I am trying to pipe some Unicode characters from Python to Java.
Python code:
thai = u"ฉันจะกลับบ้านในคืนนี้"
command = "java - jar tokenizer.jar " + thai
p = subprocess.Popen(command, stdout = subprocess.PIPE, stdin = subprocess.PIPE, stderr = subprocess.PIPE)
I plan to pipe them into Java via args[]
.
The results of the tokenizer was different when I ran it in Java like this:
public static void main(String[] args)
{
String thai = "ฉันจะกลับบ้านในคืนนี้"
ThaiAnalyzer ana = new ThaiAnalyzer();
ana.analyze(thai)
}
vs
public static void main(String[] args)
{
String thai;
thai = args[0] // "ฉันจะกลับบ้านในคืนนี้"(this string should be passed from python)
ThaiAnalyzer ana = new ThaiAnalyzer();
ana.analyze(args[0])
}
I believe it to be an encoding issue.
Pardon my short Java code as I do not have the code now with me.

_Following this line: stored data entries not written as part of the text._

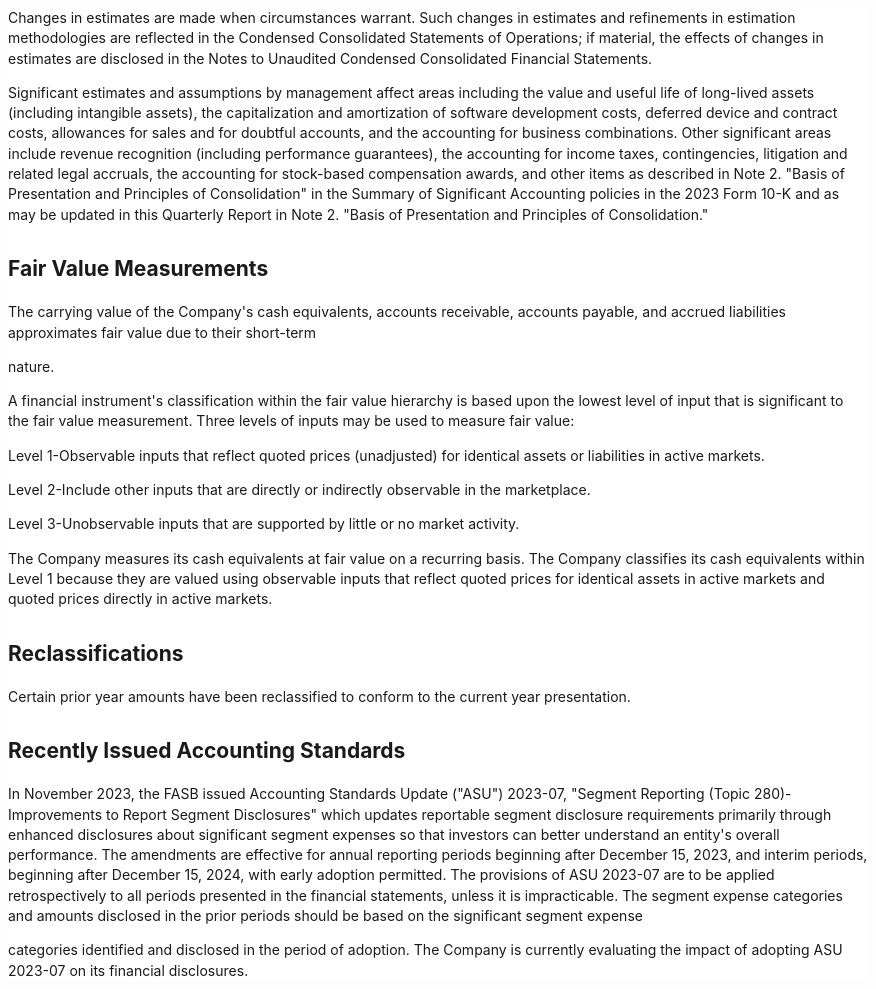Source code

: Changes in estimates are made when circumstances warrant. Such changes in estimates and refinements in estimation methodologies are reflected in the Condensed Consolidated Statements of Operations; if material, the effects of changes in estimates are disclosed in the Notes to Unaudited Condensed Consolidated Financial Statements.

Significant estimates and assumptions by management affect areas including the value and useful life of long-lived assets (including intangible assets), the capitalization and amortization of software development costs, deferred device and contract costs, allowances for sales and for doubtful accounts, and the accounting for business combinations. Other significant areas include revenue recognition (including performance guarantees), the accounting for income taxes, contingencies, litigation and related legal accruals, the accounting for stock-based compensation awards, and other items as described in Note 2. "Basis of Presentation and Principles of Consolidation" in the Summary of Significant Accounting policies in the 2023 Form 10-K and as may be updated in this Quarterly Report in Note 2. "Basis of Presentation and Principles of Consolidation."

## Fair Value Measurements

The carrying value of the Company's cash equivalents, accounts receivable, accounts payable, and accrued liabilities approximates fair value due to their short-term

nature.

A financial instrument's classification within the fair value hierarchy is based upon the lowest level of input that is significant to the fair value measurement. Three levels of inputs may be used to measure fair value:

Level 1-Observable inputs that reflect quoted prices (unadjusted) for identical assets or liabilities in active markets.

Level 2-Include other inputs that are directly or indirectly observable in the marketplace.

Level 3-Unobservable inputs that are supported by little or no market activity.

The Company measures its cash equivalents at fair value on a recurring basis. The Company classifies its cash equivalents within Level 1 because they are valued using observable inputs that reflect quoted prices for identical assets in active markets and quoted prices directly in active markets.

## Reclassifications

Certain prior year amounts have been reclassified to conform to the current year presentation.

## Recently Issued Accounting Standards

In November 2023, the FASB issued Accounting Standards Update ("ASU") 2023-07, "Segment Reporting (Topic 280)-Improvements to Report Segment Disclosures" which updates reportable segment disclosure requirements primarily through enhanced disclosures about significant segment expenses so that investors can better understand an entity's overall performance. The amendments are effective for annual reporting periods beginning after December 15, 2023, and interim periods, beginning after December 15, 2024, with early adoption permitted. The provisions of ASU 2023-07 are to be applied retrospectively to all periods presented in the financial statements, unless it is impracticable. The segment expense categories and amounts disclosed in the prior periods should be based on the significant segment expense

categories identified and disclosed in the period of adoption. The Company is currently evaluating the impact of adopting ASU 2023-07 on its financial disclosures.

What am i trying to say is for example if i were to pipe it from python to java to tokenize this string
"Hi i am going home"
I might end up with
"Hi", "i", "am", "going", "home"
if i were to use the former method
and the latter method might yield something like
"Hi i", "am", "going home"
My question is due to the difference in the results of the output. I am using english to illustrate my problem.